Nakao juga meminta Bank of Japan (BOJ) untuk mempertimbangkan kembali kebijakan moneternya yang sangat mudah.
Dalam interaksi baru-baru ini dengan Reuters, Nakao berbicara tentang risiko yang terkait dengan pelonggaran moneter yang berkepanjangan, menyoroti perlunya kemungkinan modifikasi kebijakan.
Reuters mengutip Nakao yang mengatakan, "Mungkin ada pandangan bahwa intervensi tidak akan segera terjadi karena depresiasi belum begitu cepat dibandingkan dengan terakhir kali ketika pihak berwenang melakukan intervensi pada bulan September/Oktober. Tapi sangat mungkin pihak berwenang akan melakukan intervensi jika yen melemah lebih lanjut."
Dalam menghadapi melemahnya yen, Jepang telah menghabiskan lebih dari 9 triliun yen tahun lalu untuk menstabilkan mata uang.

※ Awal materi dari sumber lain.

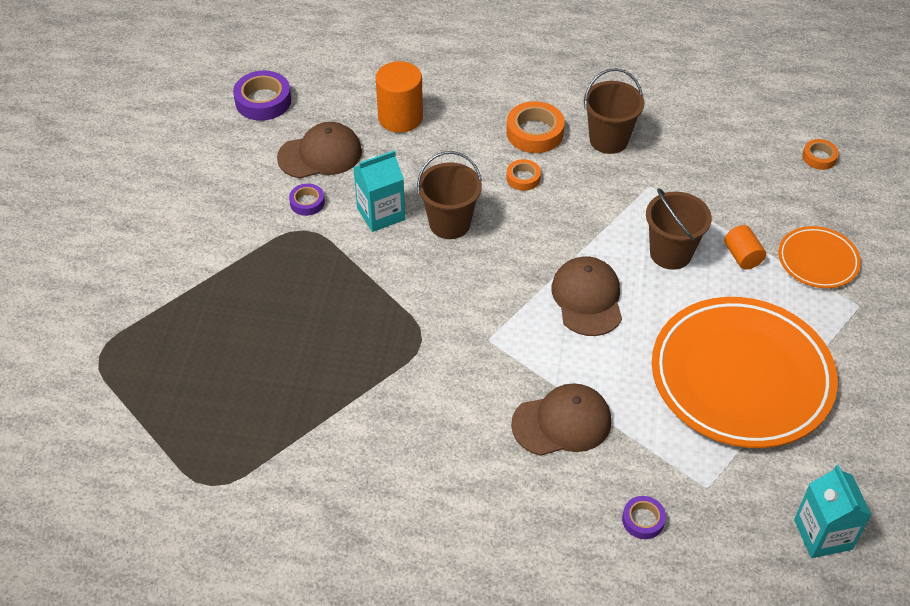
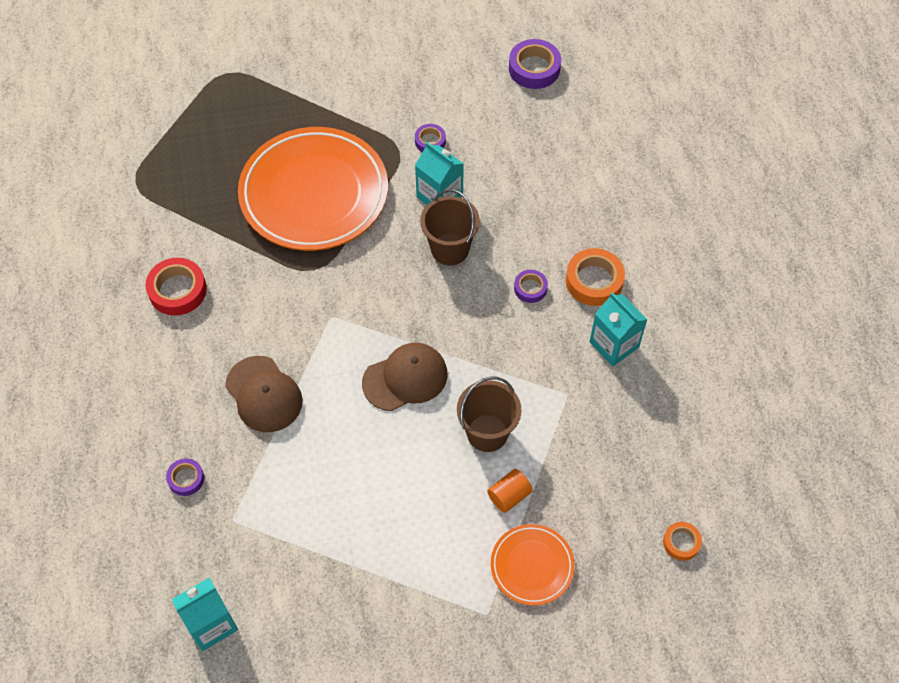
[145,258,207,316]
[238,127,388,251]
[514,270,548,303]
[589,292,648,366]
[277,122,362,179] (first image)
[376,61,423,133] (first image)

Yen, yang saat ini diperdagangkan sekitar 147,77 terhadap dolar, telah menjadi perhatian, karena yen yang lebih lemah dapat berdampak negatif terhadap ekspor Jepang dan menciptakan ketidakstabilan ekonomi.

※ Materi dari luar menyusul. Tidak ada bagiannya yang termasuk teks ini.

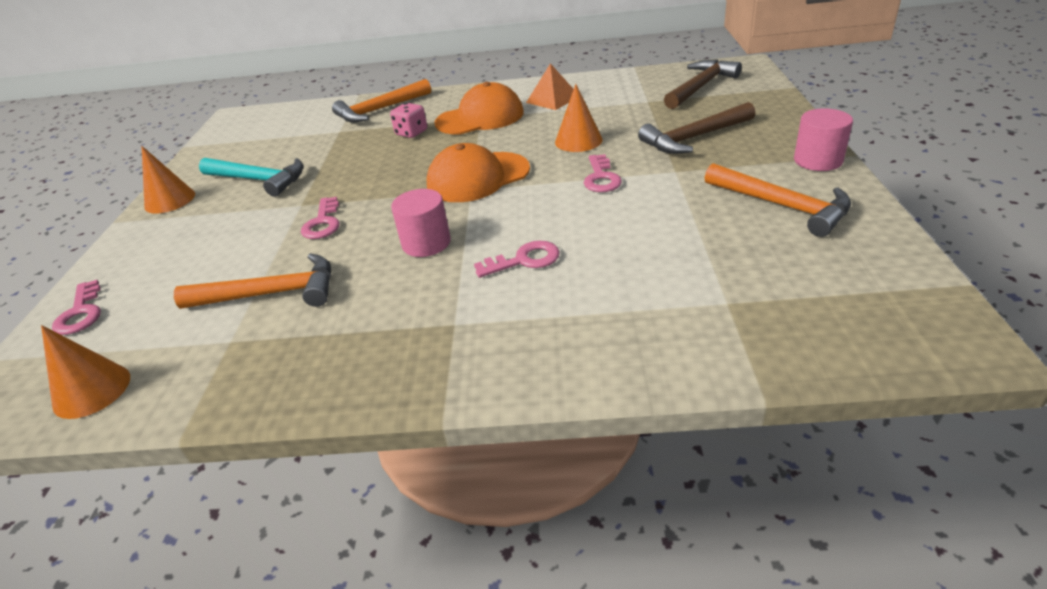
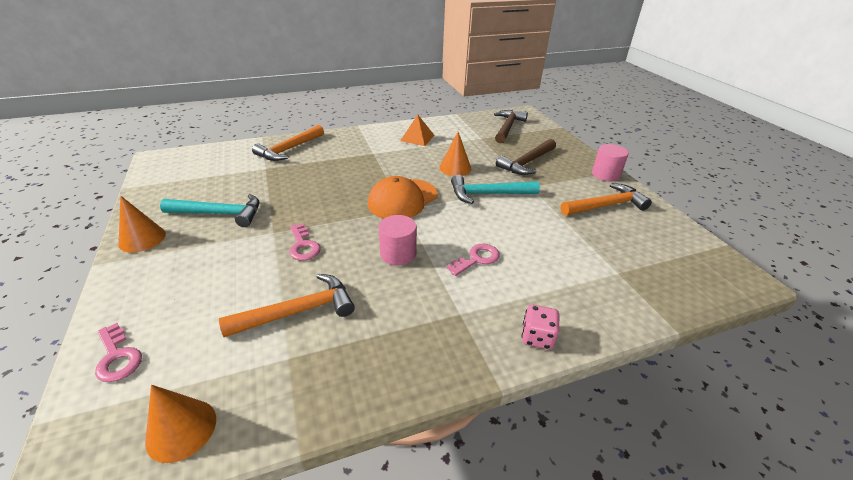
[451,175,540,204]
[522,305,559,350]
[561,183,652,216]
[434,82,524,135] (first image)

Takehiko Nakao, yang bekerja sebagai diplomat mata uang utama dari Agustus 2011 hingga Maret 2013, mengawasi intervensi signifikan pada 2011 untuk mengendalikan kekuatan yen dalam menanggapi pelonggaran kuantitatif Federal Reserve AS.
Namun, sekarang yen jauh lebih lemah, Jepang menghadapi tantangan ekonomi yang berbeda, seperti kenaikan harga impor dan peningkatan biaya hidup.

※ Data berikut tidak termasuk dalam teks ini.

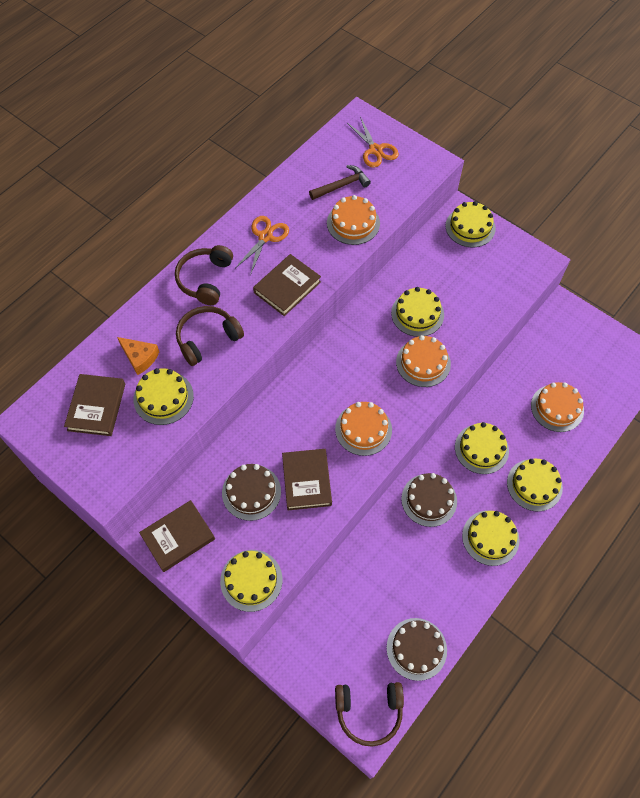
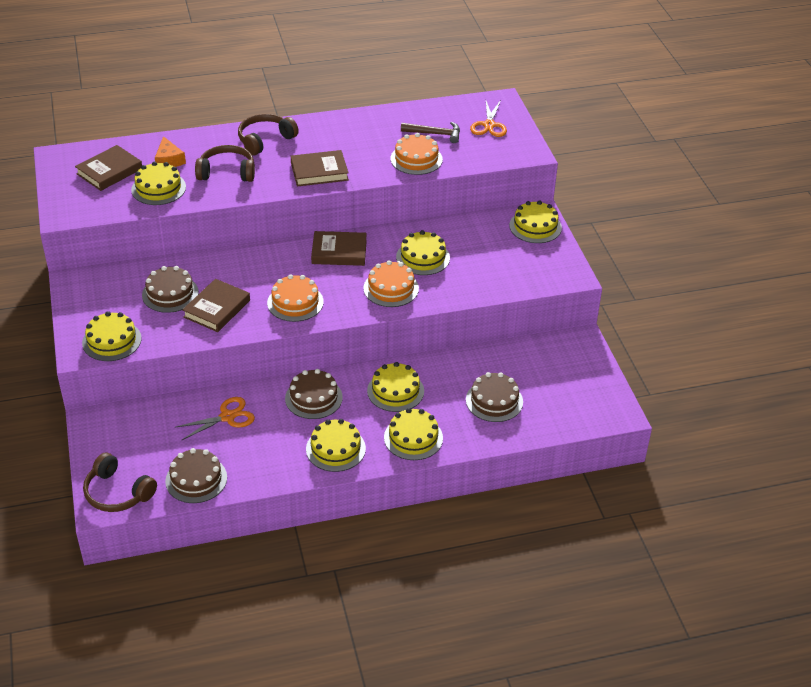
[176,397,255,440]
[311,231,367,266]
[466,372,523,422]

Kekhawatiran Nakao digaungkan oleh investor yang melihat pelonggaran moneter yang berkepanjangan sebagai distorsi pasar dan merugikan keuntungan bank. Pelemahan yen telah muncul sebagai akibat dari kontras Jepang dengan tren global kontrol moneter.
Bank sentral utama lainnya, seperti Federal Reserve, telah menaikkan suku bunga untuk melawan inflasi sementara BOJ terus melakukan langkah-langkah stimulus moneter yang kuat.
Ketika BOJ mengakhiri pertemuan dua hari minggu ini, secara luas diperkirakan akan mempertahankan target kontrol kurva imbal hasil (YCC) pada negatif 0,1 persen untuk suku bunga jangka pendek dan 0 persen untuk imbal hasil obligasi 10-tahun.
Namun, Nakao, yang sedang dalam pembicaraan dengan pembuat kebijakan saat ini, berpendapat untuk perubahan arah.
"Dalam menghadapi inflasi utama yang sedang berlangsung dan yen yang terlalu lemah, BOJ mungkin tidak punya pilihan selain melanjutkan normalisasi kebijakan moneter, termasuk keluar dari kebijakan suku bunga negatif dan kontrol kurva imbal hasil, agar tidak jatuh di belakang kurva," kata Nakao kepada Reuters.
"Mengingat bahwa imbal hasil JGB tetap stabil dan inflasi meningkat, sekarang adalah kesempatan untuk mengubah kontrol kurva imbal hasil," pungkasnya.